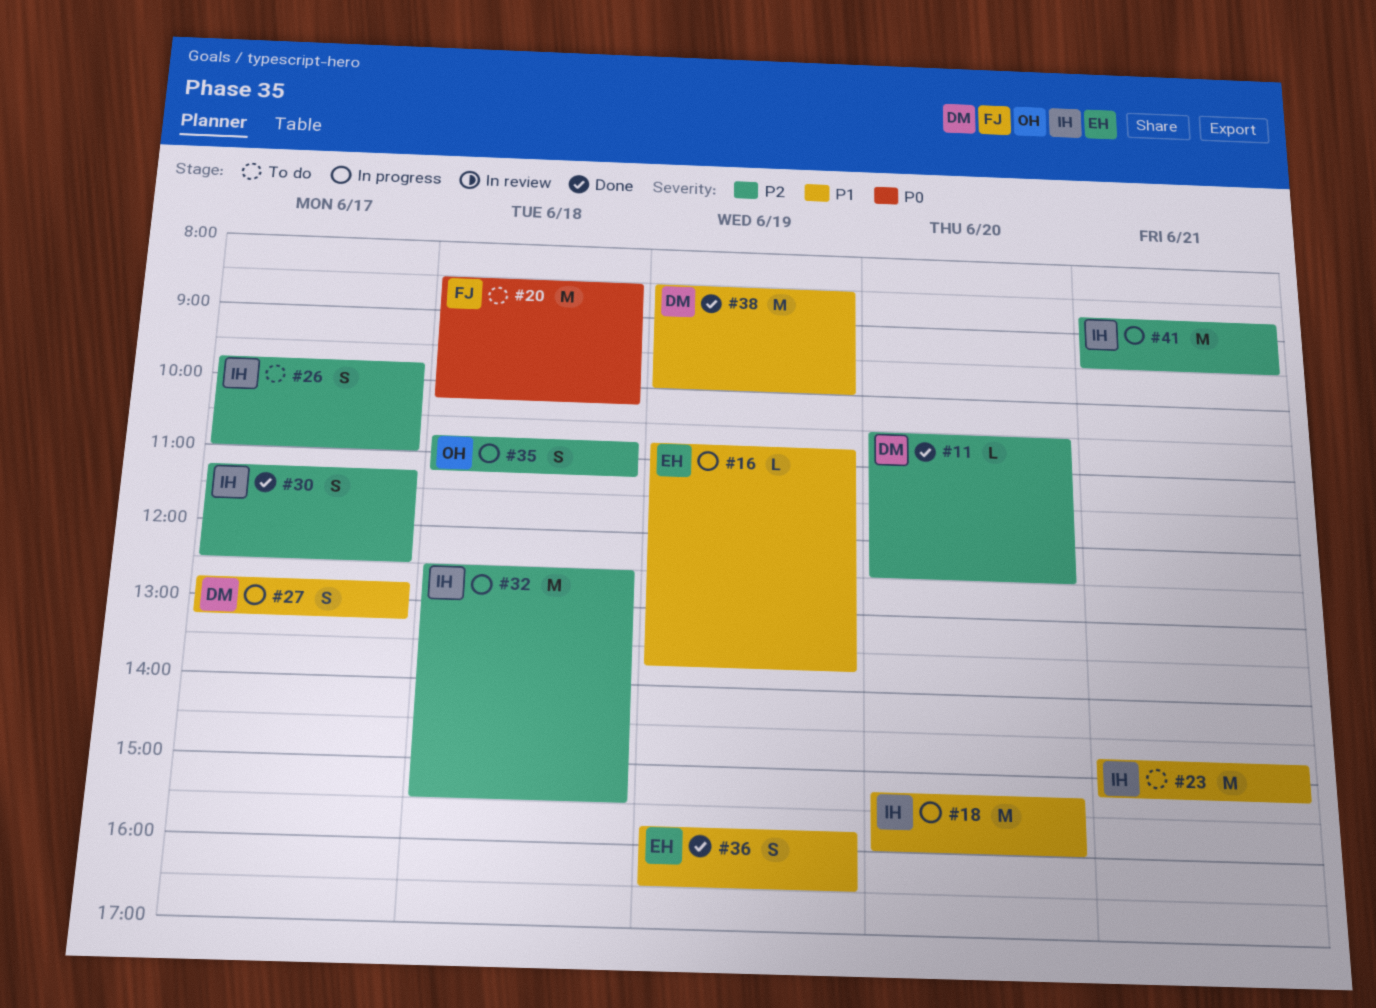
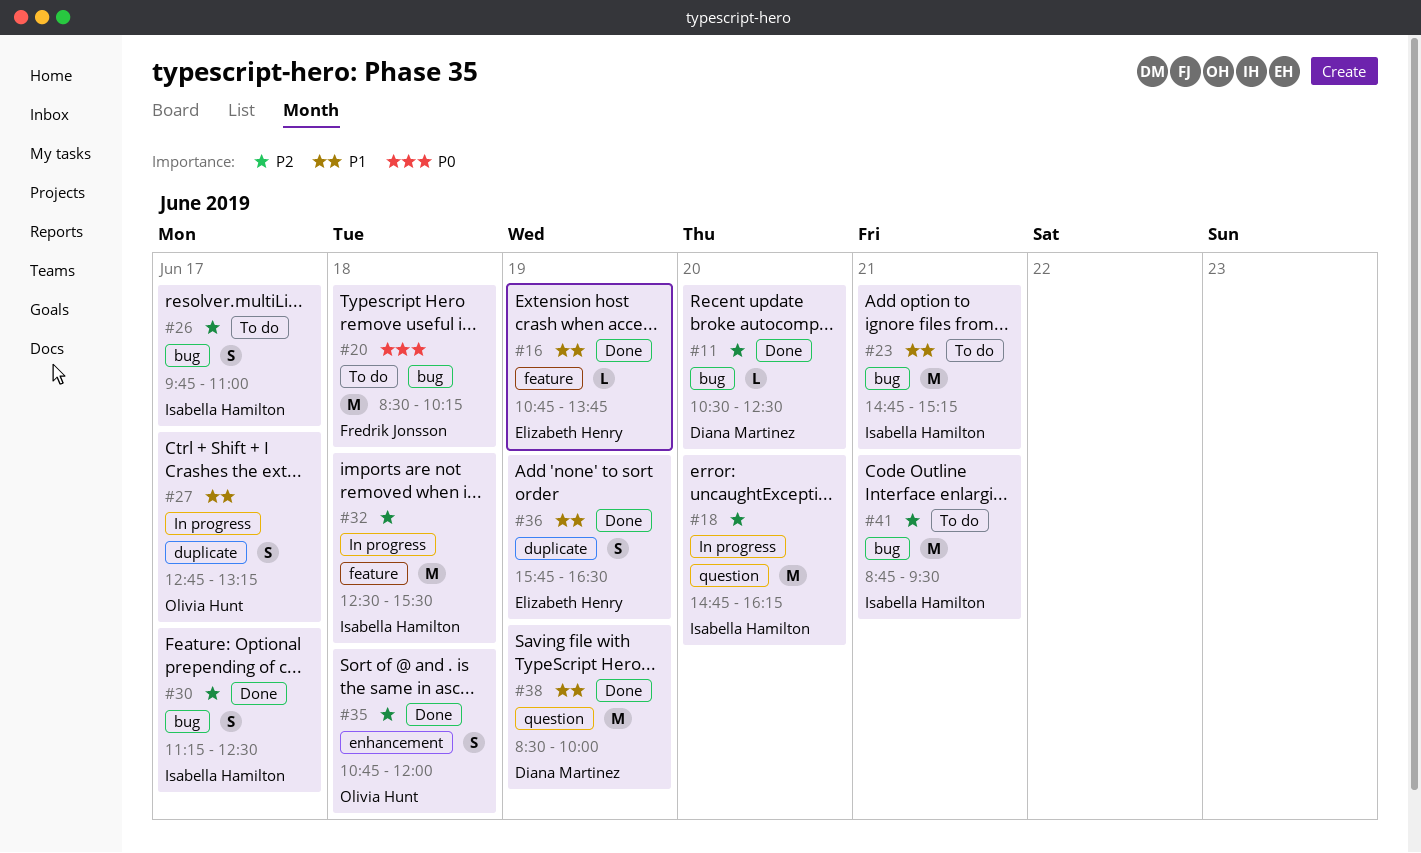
#16, status: In progress -> Done
#18, priority: P1 -> P2
#18, begins: 15:15 -> 14:45
#18, ends: 16:00 -> 16:15
#27, owner: Diana Martinez -> Olivia Hunt
#35, status: In progress -> Done
#35, ends: 11:15 -> 12:00
#41, status: In progress -> To do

__EXERCISE GOAL__. In the data above, find each line that uses the string "status". Copy it.

__RESPONSE AREA__.
#16, status: In progress -> Done
#35, status: In progress -> Done
#41, status: In progress -> To do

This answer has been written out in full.